BMC Pulmonary Medicine (Jan 2024)
Lung ultrasound score and in-hospital mortality of adults with acute respiratory distress syndrome: a meta-analysis
Abstract
Abstract Background Lung ultrasound (LUS) score could quantitatively reflect the lung aeration, which has been well applied in critically ill patients. The aim of the systematic review and meta-analysis was to evaluate the association between LUS score at admission and the risk of in-hospital mortality of adults with acute respiratory distress syndrome (ARDS). Methods Toachieve the objective of this meta-analysis, we conducted a thorough search of PubMed, Embase, Cochrane Library, and the Web of Science to identify relevant observational studies with longitudinal follow-up. We employed random-effects models to combine the outcomes, considering the potential influence of heterogeneity. Results Thirteen cohort studies with 1,022 hospitalized patients with ARDS were included. Among them, 343 patients (33.6%) died during hospitalization.
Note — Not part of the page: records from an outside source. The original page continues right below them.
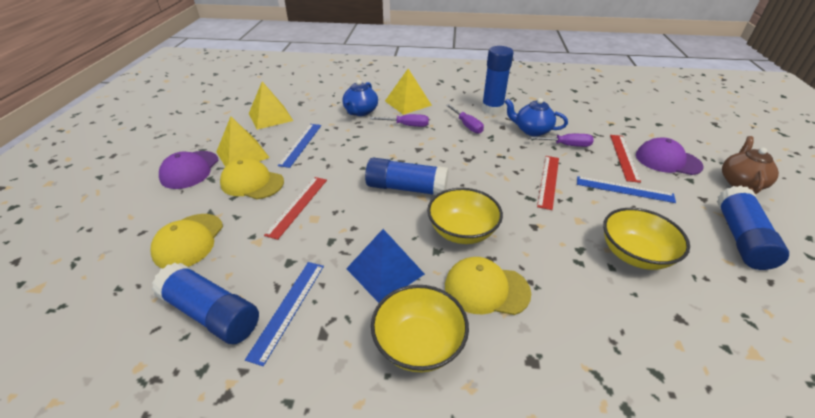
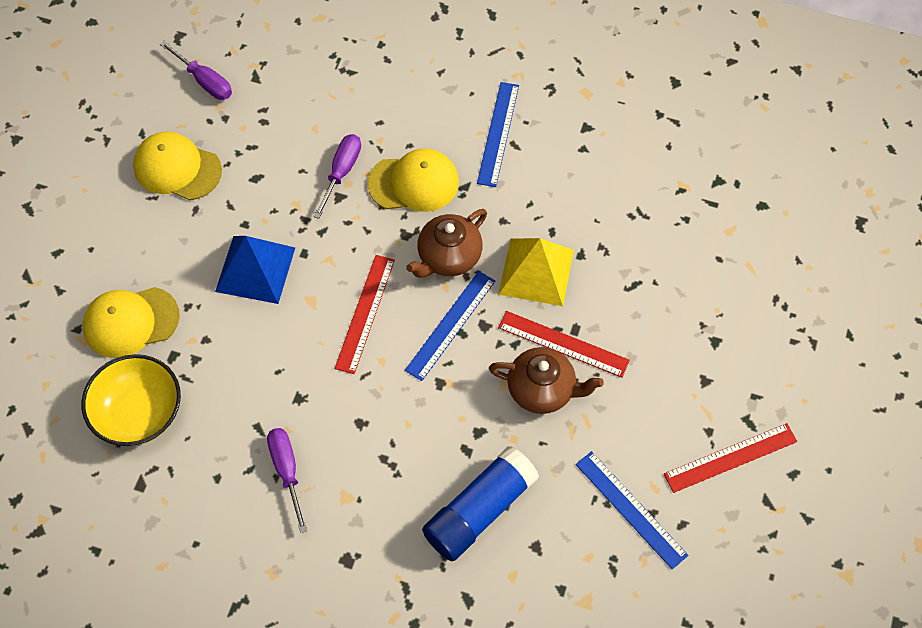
blue glue stick: 4 -> 1
blue teapot: 2 -> 0
brown teapot: 1 -> 2
purple cap: 2 -> 0
yellow bowl: 3 -> 1
yellow pyramid: 3 -> 1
The pooled results suggested that the LUS score at admission was higher in non-survivors as compared to survivors (standardized mean difference = 0.73, 95% confidence interval [CI]: 0.55 to 0.91, p < 0.001; I2 = 25%). Moreover, a high LUS score at admission was associated with a higher risk of in-hospital mortality of patients with ARDS (risk ratio: 1.44, 95% CI: 1.14 to 1.81, p = 0.002; I2 = 46%). Subgroup analyses showed consistent results in studies with LUS score analyzed with 12 or 16 lung regions, and in studies reporting mortality during ICU or within 1-month hospitalization. Conclusion Our findings suggest that a high LUS score at admission may be associated with a high risk of in-hospital mortality of patients with ARDS.